Consigne 1:
Répondez aux questions suivantes à partir du texte sur les risques naturels outre-mer.
(a) Combien de recommandations le rapport d'information formule-t-il ?
(b) Qui préside la délégation sénatoriale aux outre-mer ?
(c) Combien de territoires ultramarins habités l'étude couvre-t-elle ?
Consigne 2: Recopiez fidèlement le texte sur les risques naturels outre-mer de « Libérer la parole » à « et de commandement. ».

Texte:
La délégation sénatoriale aux outre-mer a examiné et présenté le 24 juillet le premier volet de son rapport d'information sur les risques naturels majeurs dans les outre-mer. Fruit de six mois de travail, avec au compteur trois cent experts entendus et soixante recommandations formulées, il nourrira sans nul doute la réflexion à mener dans la perspective d'un projet de loi sur la prévention et la protection contre les risques naturels outre-mer annoncé pour l'été 2019 par le président de la République. Ses préconisations sont fortes et documentées. Il recommande ainsi de mettre à niveau les dispositifs territoriaux existants, notamment les outils de planification, mais aussi de muscler la capacité d'anticipation, de prévention et de rendre plus robustes les conditions de gestion de crise et de mobilisation du fonds Barnier.

"La culture du risque est ancrée dans les outre-mer. Mais il faut la réveiller, l'activer pour répondre à la nécessité d'un urgent rattrapage." C'est l'un des constats faits par le sénateur LR de Saint-Barthélemy Michel Magras, qui préside la délégation sénatoriale aux outre-mer à l'initiative d'un épais rapport d'information sur les risques naturels majeurs dans les outre-mer présenté ce 24 juillet à Paris. L'enchaînement fin 2017 des ouragans Irma, José et Maria - "du jamais-vu en quelques jours aux Antilles" a souligné la ministre des outre-mer, Annick Girardin - a convaincu de l'intérêt de cette étude couvrant les onze territoires ultramarins habités et formulant des propositions concrètes.

Libérer la parole

Cette délégation mène en effet sur deux ans un travail de fond sur le sujet, multiplie à distance en visioconférence ou sur place les auditions, les rencontres avec des experts et élus locaux, des représentants civils et militaires de l'État, des opérateurs scientifiques, acteurs associatifs ou représentants de médias, et se prévaut d'avoir "libéré la parole" à plusieurs niveaux, dont le plus haut en termes de gouvernance et de commandement.

Données fournies:

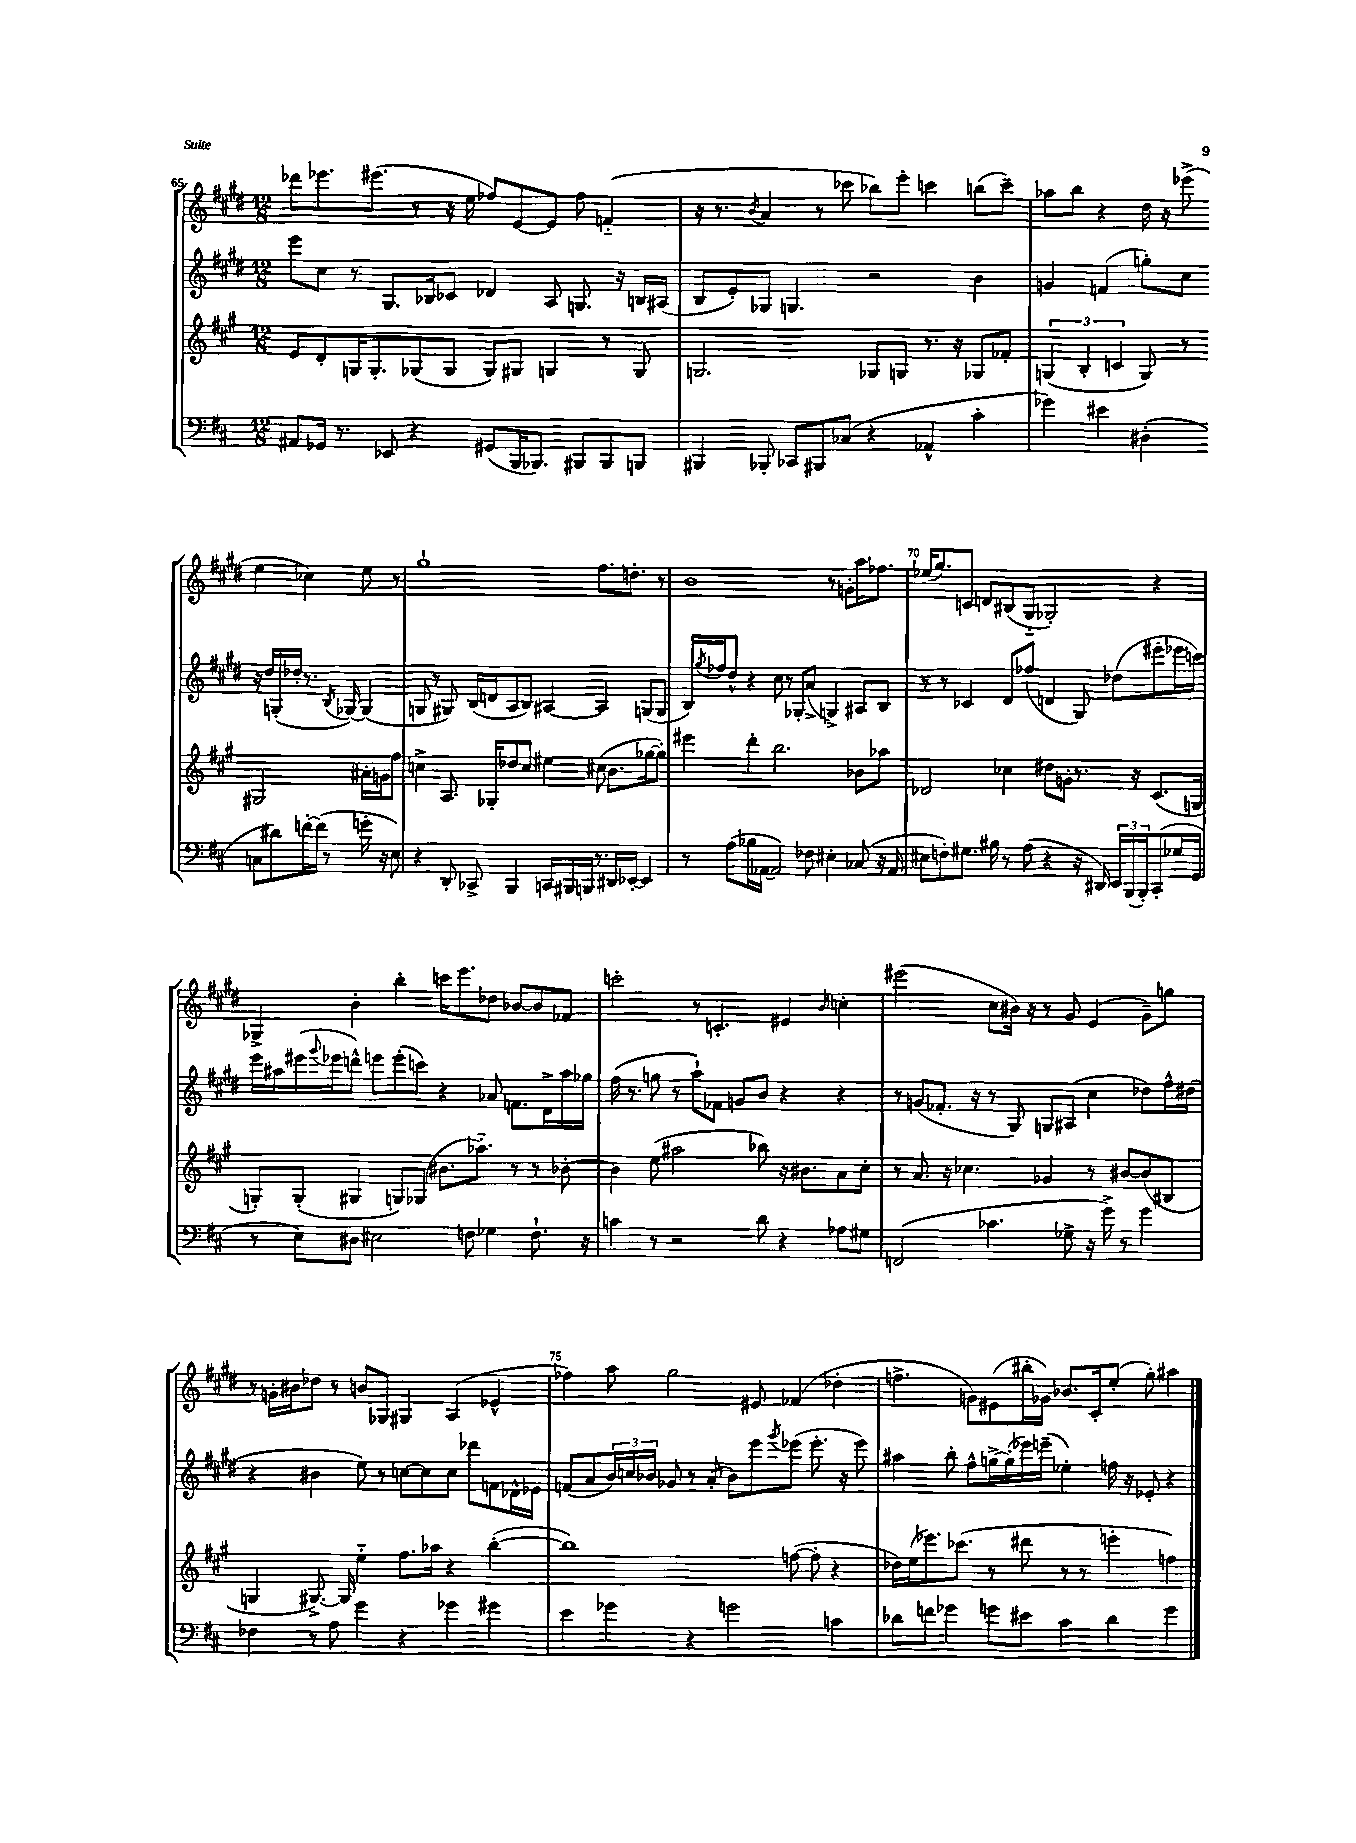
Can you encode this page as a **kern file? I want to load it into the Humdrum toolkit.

**kern	**kern	**kern	**kern
*part4	*part3	*part2	*part1
*staff4	*staff3	*staff2	*staff1
*clefF4	*clefG2	*clefG2	*clefG2
*k[f#c#]	*k[f#c#g#]	*k[f#c#g#d#]	*k[f#c#g#d#]
*M12/8	*M12/8	*M12/8	*M12/8
=65	=65	=65	=65
8AA#X/L	8e/L	8eee\L	8ddd-X\L
16GG-X/Jk	8d'/	8cc#\J	8.eee-X\
8.r	.	.	.
.	16Gn/K	8r	.
.	8.G'/	.	(8.eee#X\J
8EE-X/	.	8.G#/L	.
4r	(8G-X/	.	8r
.	.	16B-X/k	.
.	8G-/J	8c-X/J	16r
.	.	.	16ee\
(8GG#X/L	8G-/L)	4d-X/	8ff-X/L)
16BBB/K	8G#X/J	.	[8e/
8.BBB-X/J)	.	.	.
.	4Gn/	8A/	8e/J]
8BBB#X/L	.	8.Gn/	8ff-\
8BBB#/	8r	.	(4fn/
.	.	16r	.
8BBBn/J	8G/	16Bn/LL	.
.	.	(16A#X/JJ	.
=66	=66	=66	=66
4BBB#X/	2.Gn/	8B/L	16r
.	.	.	8.r
.	.	8e'/)	.
.	.	.	8qb/
8BBB-X'/	.	8G-X/J	4a/
8CC-X/L	.	4.Gn/	.
8BBB#X/	.	.	8r
(8C-X/J	.	.	8ccc-X\
4r	8G-X/L	2r	8bb-X\L)
.	8Gn/J	.	8eee'\J
4AA-X^^/	8.r	.	4cccn\
.	16r	.	.
4c#'\	8G-X/L	4b\	(8bbn\L
.	8f-X'/J	.	8ccc~\J)
=67	=67	=67	=67
4g-X\)	(6Gn/	4gn/	8aa-X\L
.	.	.	8bb\J
.	6B'/	.	.
4e#X\	.	(4fn/	4r
.	6cn/	.	.
(4D#X'\	8G/)	8ggn'\L)	16dd#\
.	.	.	16r
.	8r	8cc#\J	(8eee-X^\
8Cn\L	2G#X/	16r	4ee\
.	.	16dd#/LL	.
8d#X\)	.	(16Gn'/	.
.	.	16dd-X'/JJ	.
[16fn'\L	.	8.r	4cc-X\)
(16f\JJ]	.	.	.
8r	.	.	.
.	.	8qB/	.
.	.	[16G-X/)	.
16gn'\	16a#X'\LL	(4G-/]	8ee\
16r	16gn\J	.	.
8E\)	8ff#\J	.	8r
!!LO:LB:g=z
=68	=68	=68	=68
4r	4ccn^\	8Gn/	1gg#`
.	.	8r	.
8DD'/	8.A/	8G#X/)	.
8CC-X^/	.	(16B/LL	.
.	16G-X'/KL	16dn/J	.
4BBB/	8dd-X/	8A/	.
.	8cc/J	8B/J)	.
16CCn/LL	4ee#X\	[4A#X/	.
16BBB#X/	.	.	.
16BBBn/JJ	.	.	.
8.r	.	.	.
.	(8cc#X\	4A#/]	8.ff#\L
16DD#X/LL	8.b\L	.	.
[16EE-X'/JJ	.	.	8.ddn'\J
4EE-/]	.	(8Gn/L	.
.	[16gg-X\k	.	.
.	8gg-'\J])	8G/J	8r
=69	=69	=69	=69
8r	4eee#X\	16B/LL)	1b
.	.	8qgg#/	.
.	.	16ff-X/J	.
(8A\L	.	8dd#^^/J	.
16B-X\L	4ddd'\	4r	.
[16AA-X\JJ	.	.	.
2AA-/])	.	.	.
.	2.bb\	8cc#\	.
.	.	8r	.
.	.	8G-X'/L	.
8F-X\	.	(8a^/J	.
4E#X'\	.	4Gn^/)	8r
.	.	.	8gn'\L
(8C-X/	8b-X\L	8A#X/L	16aa\K
.	.	.	8.ff-X\J
16r	8aa-X\J	8B/J	.
16AA-/	.	.	.
=70	=70	=70	=70
8E#X\L	2d-X/	8r	(16ee-X/KL
.	.	.	8.gg#/)
8Fn'\)	.	8r	.
8.G#X\J	.	4c-X/	8cn/J
.	.	.	8dn/L
16B#X\	.	.	.
8r	4cc-X\	8d#/L	(8B#X/
(8A\	.	(8ff-X/J	8G#/J
4r	8dd#X\L	4dn/	2G-X'/)
.	8gn'\J	.	.
16r	8.r	8G#/)	.
16DD#X/)	.	.	.
24EE/LL	.	(8dd-X\L	.
(24BBB/	.	.	.
.	16r	.	.
24BBB'/J)	.	.	.
(8CC#'/	(8.c#/L	8eee#X'\	4r
16G-X/L	.	16eee-X\L	.
16GG/JJ	16Gn/Jk	16cccn\JJ)	.
!!LO:LB:g=z
=71	=71	=71	=71
8r	8Gn'/L)	16eee\LL	4G-X^/
.	.	16aa#X\	.
8E\L)	(8G'/J	(16eee#X\	.
.	.	8qqggg#/	.
.	.	16eee-X\J	.
8D#X\J	4G#X/	8dddn^^\J)	4b'\
2E#X\	.	8eeen\L	.
.	8Gn/L)	(8eee'\	4bb'\
.	(8G-X/J	8cccn\J)	.
.	8.b#X\L	4r	16cccn\KL
.	.	.	8.eee\
8Fn\	.	.	.
.	8.aa-X\J)	.	.
4G-X\	.	8a-X/	8dd-X\J
.	8r	8.fn\L	[8b-X/L
8.F`\	8r	.	8b-/]
.	.	16d#^\L	.
.	[8b-X'\	16aa#\	8f-X/J
16r	.	16gg-X\JJ	.
=72	=72	=72	=72
4cn\	4b-\]	(16ff#\	2cccn'\
.	.	8.r	.
8r	(8ee\	8ggn\	.
2r	2aa#X\	8r	.
.	.	8aa`\L)	8r
.	.	8f-X\J	4.cn'/
.	.	8gn/L	.
8d\	8bb-X\)	8b/J	.
4r	16r	4r	4e#X/
.	8.b#X\L	.	.
.	.	.	16qqb/
8A-X\L	8a\	4r	4ccn'\
8G#X\J	8cc#'\J	.	.
=73	=73	=73	=73
(2FFn/	8r	8r	(2eee#X\
.	8.a/	(8gn/L	.
.	.	8.f-X'/J	.
.	16r	.	.
.	4.cc-X\	.	.
.	.	16r	.
4.c-X\	.	8r	8cc#\L
.	.	8G#/)	16b#X\Jk)
.	.	.	16r
.	4g-X/	8Gn/L	8r
8G-X^\	.	(8A#X/J	8g#/
16r	8r	4cc#\	(4e/
16g^\)	.	.	.
8r	[8b#X/L	.	.
4g\	(8b#/]	8dd-X\L)	8g#~\L)
.	8B#X/J	16ff#^^\L	8ggn\J
.	.	(16dd#X\JJ	.
!!LO:LB:g=z
=74	=74	=74	=74
4F-X\	4Gn/	4r	8r
.	.	.	16gn'\LL
.	.	.	16b#X\J
8r	[8.G#X^/)	4b#X\	8dd-X\J
8A\	.	.	8r
.	16G#/]	.	.
4g\	4ee\	8ee\)	8bn/L
.	.	8r	8G-X/J
4r	8.ff#\L	[8ccn\L	4G#X/
.	.	8cc\]	.
.	16aa-X\Jk	.	.
4g-X\	4r	8cc\J	(4A/
.	.	8ddd-X\L	.
4g#X\	([4bb'\	8fn\	4e-X^^/
.	.	16d-X^^\L	.
.	.	16e-X\JJ	.
=75	=75	=75	=75
4e\	1bb])	(8fn/L	4ff-X\)
.	.	8a/	.
4g-X\	.	24b/L)	8aa\
.	.	24ccn/	.
.	.	24b-X/JJ	.
.	.	8g-X/	2gg#\
4r	.	8r	.
.	.	(8a'/	.
2gn\	.	8b-\L)	.
.	.	8eee\	8e#X/
.	.	8qggg#/	.
.	([8ffn\	(8eee-X\J	(4f-X/
.	8ff'\]	8.eee-'\	.
4cn\	4r	.	4dd-X'\
.	.	16r	.
.	.	8eee-\)	.
=76	=76	=76	=76
8d-X\L	16dd-X\LL)	4aa#X\	4.ffn^\
.	(16ee\J	.	.
8fn\J	8.eee-X\)	.	.
4g-X\	.	8bb'\	.
.	(8.ccc-X\J	.	.
.	.	8ff#^^\L	8gn\L)
8gn\L	8r	[16ggn^\L	(8e#X\
.	.	(16gg'\]	.
8e#X\J	8ddd#X\	16eee-X\)	16bb#X'\L
.	.	(16eeen~\JJ	16g-X\JJ)
4c#\	8r	4ee-X'\)	8.b-X/L
.	8r	.	.
.	.	.	16c#'/k
4d-\	4eeen'\	16ffn\	(8ee'/J
.	.	16r	.
.	.	8e-X'/	8gg#'\)
4g\	4ffn\)	4r	4aa#X\
==	==	==	==
*-	*-	*-	*-
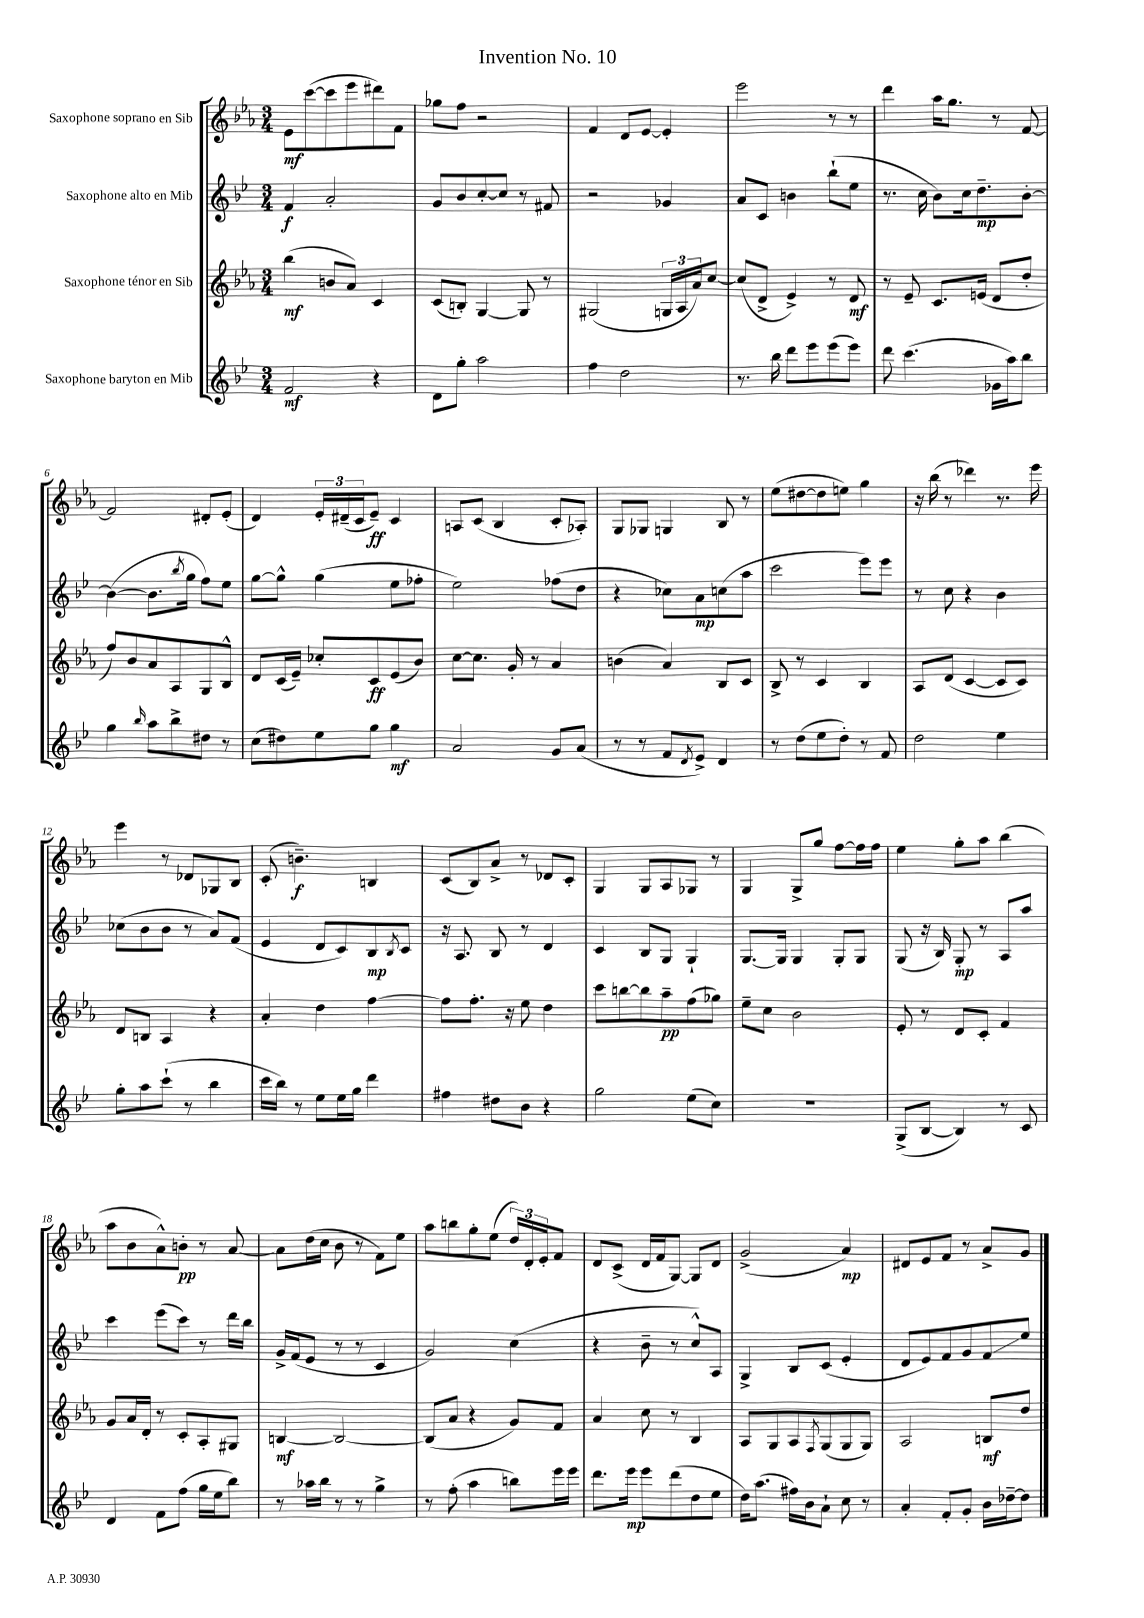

Réponse attendue 1:
(a) Soixante.
(b) Michel Magras, sénateur LR de Saint-Barthélemy.
(c) Onze.

Réponse attendue 2:
Libérer la parole

Cette délégation mène en effet sur deux ans un travail de fond sur le sujet, multiplie à distance en visioconférence ou sur place les auditions, les rencontres avec des experts et élus locaux, des représentants civils et militaires de l'État, des opérateurs scientifiques, acteurs associatifs ou représentants de médias, et se prévaut d'avoir "libéré la parole" à plusieurs niveaux, dont le plus haut en termes de gouvernance et de commandement.